My favorite act of vengeance is befriending your dad and convincing him that dread locks would look cool on him.

@HardlyUnDead

I don’t usually accept blood pressure medication as payment but these old dudes are desperate and I’m sober.

@kelownagoose

A grown mans’ nemesis should not be a classmate of my 7 year old.

But here we are.

*knocks juice box out of her hand.

@Rollinintheseat

Lois Lane: “Clark, have you given any thought to contact lenses?”

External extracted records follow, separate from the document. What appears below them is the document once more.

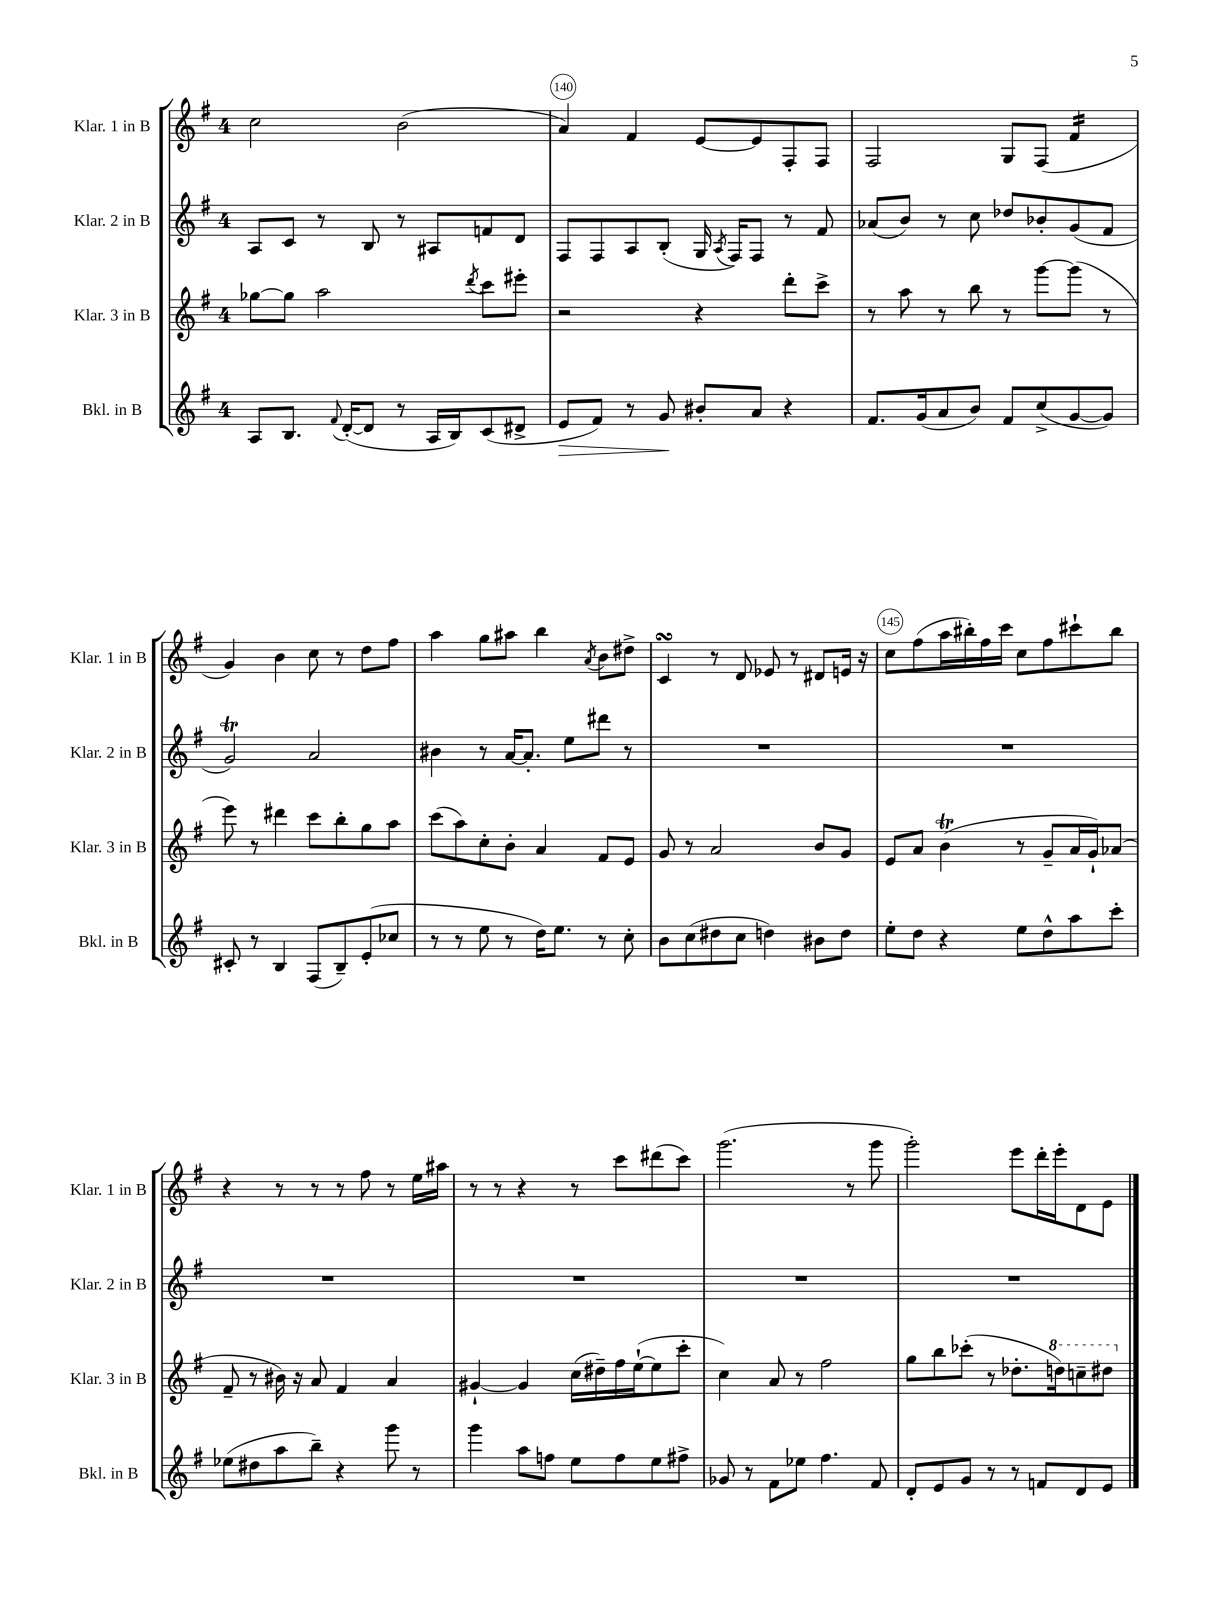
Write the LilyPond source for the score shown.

<<
\new StaffGroup <<
\new Staff = "s0" \with { instrumentName = "Klar. 1 in B" shortInstrumentName = "Klar. 1 in B" } {
    \clef treble \key g \major \once \override Staff.TimeSignature.style = #'single-digit \time 4/4
    \autoBeamOff c''2 b'2( |
    a'4) fis'4 e'8[~ e'8 fis8-. fis8] |
    fis2 g8[ fis8]( fis'4:16 |
    g'4) b'4 c''8 r8 d''8[ fis''8] |
    a''4 g''8[ ais''8] b''4 \acciaccatura { a'8 } b'8[ dis''8]-> |
    c'4\turn r8 d'8 ees'8 r8 dis'8[ e'16] r16 |
    c''8[ fis''8( a''16 bis''16-.) fis''16 c'''16] c''8[ fis''8 cis'''8-! bis''8] |
    r4 r8 r8 r8 fis''8 r8 e''16[ ais''16] |
    r8 r8 r4 r8 c'''8[ dis'''8( c'''8]) |
    g'''2.( r8 g'''8 |
    g'''2-.) e'''8[ d'''16-. e'''16-. d'8 e'8] \bar "|." |
}
\new Staff = "s1" \with { instrumentName = "Klar. 2 in B" shortInstrumentName = "Klar. 2 in B" } {
    \clef treble \key g \major \once \override Staff.TimeSignature.style = #'single-digit \time 4/4
    \autoBeamOff a8[ c'8] r8 b8 r8 ais8[ f'8 d'8] |
    fis8[ fis8 a8 b8]-.( g16 \acciaccatura { a8 } fis16[) fis8] r8 fis'8 |
    aes'8[( b'8]) r8 c''8 des''8[ bes'8-. g'8( fis'8] |
    g'2\trill) a'2 |
    bis'4 r8 a'16[~ a'8.]-. e''8[ dis'''8] r8 |
    R1 |
    R1 |
    R1 |
    R1 |
    R1 |
    R1 \bar "|." |
}
\new Staff = "s2" \with { instrumentName = "Klar. 3 in B" shortInstrumentName = "Klar. 3 in B" } {
    \clef treble \key g \major \once \override Staff.TimeSignature.style = #'single-digit \time 4/4
    \autoBeamOff ges''8[~ ges''8] a''2 \acciaccatura { d'''8 } c'''8[ eis'''8]-. |
    r2 r4 d'''8[-. c'''8]-> |
    r8 a''8 r8 b''8 r8 g'''8[~ g'''8]( r8 |
    e'''8) r8 dis'''4 c'''8[ b''8-. g''8 a''8] |
    c'''8[( a''8) c''8-. b'8]-. a'4 fis'8[ e'8] |
    g'8 r8 a'2 b'8[ g'8] |
    e'8[ a'8] b'4\trill( r8 g'8[-- a'16 g'16-!) aes'8]( |
    fis'8-- r8 bis'16) r16 a'8 fis'4 a'4 |
    gis'4~-! gis'4 c''16[( dis''16--) fis''16 e''16~-!( e''8 c'''8]-. |
    c''4) a'8 r8 fis''2 |
    g''8[ b''8 ces'''8]-.( r8 des''8.[-. \ottava #1 d'''!16) c'''8-- dis'''8] \ottava #0 \bar "|." |
}
\new Staff = "s3" \with { instrumentName = "Bkl. in B" shortInstrumentName = "Bkl. in B" } {
    \clef treble \key g \major \once \override Staff.TimeSignature.style = #'single-digit \time 4/4
    \autoBeamOff a8[ b8.] \appoggiatura { fis'8 } d'16[~-.( d'8] r8 a16[ b16) c'8( dis'8]-> |
    e'8[\> fis'8]) r8 g'8\! bis'8[-. a'8] r4 |
    fis'8.[ g'16( a'8 b'8]) fis'8[ c''8->( g'8~ g'8]) |
    cis'8-. r8 b4 fis8[( b8--) e'8-.( ces''8] |
    r8 r8 e''8 r8 d''16[) e''8.] r8 c''8-. |
    b'8[ c''8( dis''8 c''8] d''4) bis'8[ d''8] |
    e''8[-. d''8] r4 e''8[ d''8-^ a''8 c'''8]-. |
    ees''8[( dis''8 a''8 b''8]--) r4 g'''8 r8 |
    g'''4 a''8[ f''8] e''8[ f''8 e''8 fis''8]-> |
    ges'8 r8 fis'8[ ees''8] fis''4. fis'8 |
    d'8[-. e'8 g'8] r8 r8 f'8[ d'8 e'8] \bar "|." |
}
>>
>>
\layout { \context { \Score currentBarNumber = #139 \override BarNumber.break-visibility = ##(#f #t #t) barNumberVisibility = #(every-nth-bar-number-visible 5) \override BarNumber.stencil = #(make-stencil-circler 0.1 0.3 ly:text-interface::print) } }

Clark Kent: *starts sweating nervously*

@heckyessica

If you have a friend who’s a pharmacist, and they are ignoring you, just say this: “I was taking antibiotics for an infection, but I feel better now so I’m not going to finish them.” Trust me, they cannot help themselves. They will respond.

@CroweJam

I can tell how uncomfortable a person is just by hugging them for 17 minutes.

@Schmoodles

Me: Girls’ night in!!!

Cat: I’m a cat.

Me: You’re my best friend.

Cat: I’m not even a girl cat.

Me: So it’s like a date?

Cat: Get help.

@funflaps

[sequel to Thor Ragnarok]

ME: *buying tickets for me and 3 friends* Four for Thor 4 at 4:44, por favor

CINEMA GUY: *for the 6th time this week* Please stop doing this

@chuuew

[day 1]
hello, world
[day 2]
bit less wobbly today
[day 7]
making other deer friends. getting funny looks tho
[day 26]
turns out i’m a hippo

@Bandersnaaatch

A fun thing to do is sit on the couch with black buttons over your eyes while your kids watch Coraline, then wait for them to notice.